Придя домой, полученный хлеб иногда взвешивали на «своих» весах и нередко обнаруживали весьма существенные недостачи. Так, одного из блокадников в середине января 1942 года (пик эпидемии голодных смертей) обвесили в первый раз на 102 грамма, его жену — на 133 грамма, а затем его обманули еще раз на 129 граммов. Здесь считали на граммы, а при обыске у одного из директоров магазинов счет шел на килограммы — у него обнаружили 175 килограммов сливочного масла, 105 килограммов муки, и это несмотря на сотни контролеров, которые проверяли торговые учреждения{147}. «Продавцы мерзнут и следят друг за другом во все глаза, если получают для выдачи наши крохи» — кажется, что в этой дневниковой записи говорится о каких-то хищниках, а не о тех, кому доверены судьбы людей.
Не менее частым нарушением являлось снабжение с черного хода родных, близких, друзей и соседей продавцов, а то и просто «полезных» и «нужных» людей. «У заведующей магазином все время уходит на снабжение знакомых через задний ход.
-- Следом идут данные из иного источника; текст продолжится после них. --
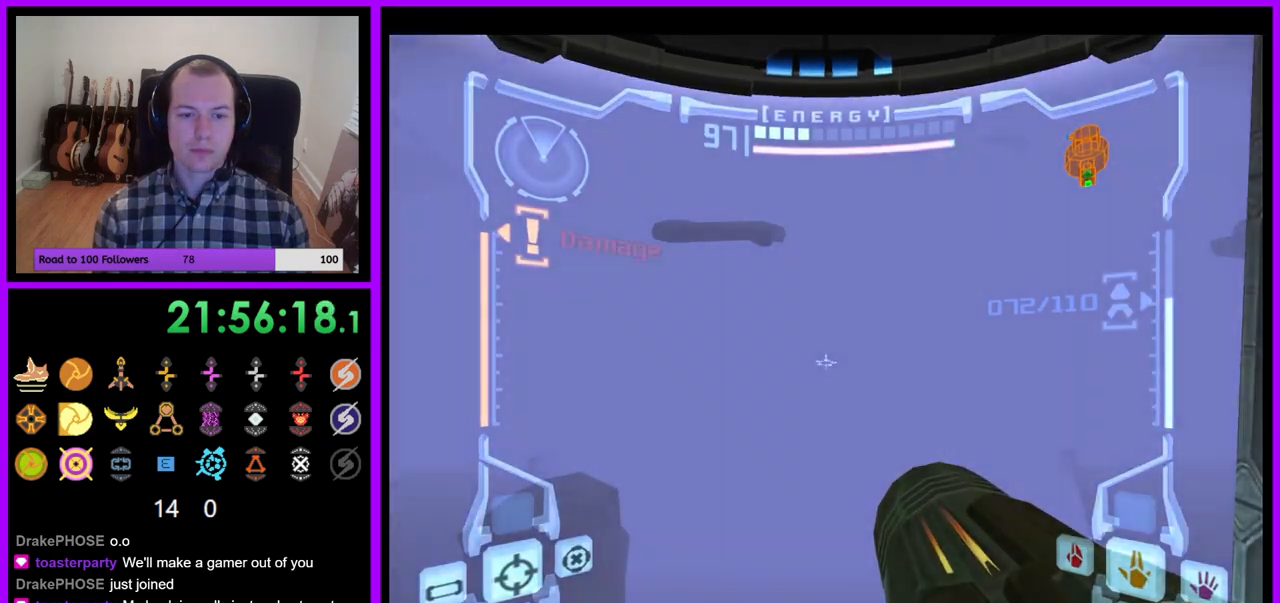
{"buttons": ["R1"], "left_stick": "up-left", "right_stick": "center", "events": [[50, "left_stick", "up"], [133, "Z", "down"], [200, "Z", "up"], [217, "B", "down"], [317, "B", "up"], [417, "A", "down"], [417, "L1", "up"], [467, "R1", "down"], [483, "left_stick", "up-left"], [500, "A", "up"]]}
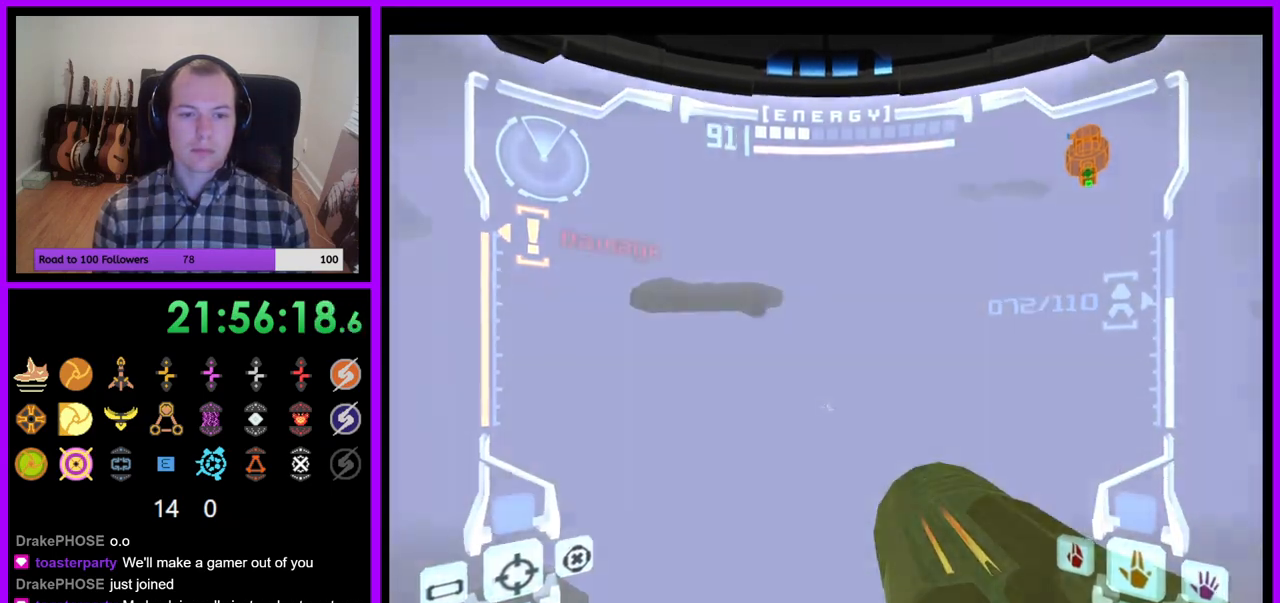
{"buttons": ["R1", "Z"], "left_stick": "up-left", "right_stick": "center", "events": [[183, "Z", "down"], [300, "Z", "up"], [450, "Z", "down"]]}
Всё 25-е отделение милиции через задний ход получает свой паек вне очереди… 30/XII в магазине были все милиционеры, дежурящие пьяны», — скрупулезно заносит в дневник 2 января 1942 года И.И. Жилинский{148}. Это и не скрывали, да и никого нельзя было обмануть — всё происходило на виду у очереди, раздраженной, нервной, ругающейся. Яркую «картинку с натуры», показывающую, что творилось в подсобных помещениях магазинов, можно обнаружить в дневнике Е. Васютиной: «Соседка мне предложила взять у них в магазине не водку, а хорошее вино… пришла, у них в конторе топится обломками ящиков печурка. Я уселась возле дверцы… и принялась прямо из бутылок пробовать вино — какое лучше, то, что соседка взяла по талончику мне, или то, которое получила для себя»{149}.
Стоявшие в очереди люди возмущались «безобразиями», но немногие удержались бы от соблазна оказаться на месте тех, кому «повезло». Особой корысти именно здесь у продавцов не было, взятки, если верить очевидцам, они не вымогали. Чтобы их «смягчить», требовалась определенная доля смекалки и пресловутого «обаяния». Так, А.Н. Болдырев, получивший 12 декабря 1941 года «по блату без всякого стояния» декадную порцию лапши (800 г) на всю семью, спустя год признавался: «Извлек из магазина целое кило (вместо 200 гр) чудной детской овсянки, не без влияния прекрасных глаз»{150}.
В блокадном Ленинграде работали (правда, с большими перерывами) и промтоварные магазины. «В промтоварных магазинах все есть», — писал Г.А. Рудин жене и дочери 8 октября 1941 года{151}. Гостиный Двор сгорел во время бомбежки и его долго не восстанавливали, отчасти, может, и потому, что скудный ассортимент промышленных товаров вполне мог уместиться и на меньших площадях. «Его ниши заколочены. Правое крыло здания выглядит черным обгорелым скелетом. Потолки провалились», — сообщал Н.Д. Синцов в письме родным, отправленном 27 сентября 1942 года{152}. Помещения других крупных универсальных магазинов чаще использовались для выдачи продовольственных продуктов. Но Выборгский универмаг работал. Г.К. Зимницкая вспоминала, как, к изумлению продавцов, в октябре 1941 года они с матерью здесь «купили себе по купальнику». А.И. Воеводской удалось даже в феврале 1942 года приобрести в промтоварном магазине для мальчика «сандалики на лето»{153}. Продавались в промтоварных магазинах и канцелярские принадлежности. Цены на них (карандаш — 10 копеек, тетради для школьников — 15 копеек) казались грошовыми, если их сравнивали с рыночной стоимостью буханки хлеба — 300—400 рублей. Удивительно, что в декабре 1941 года в Ленинграде работал и зоомагазин{154}.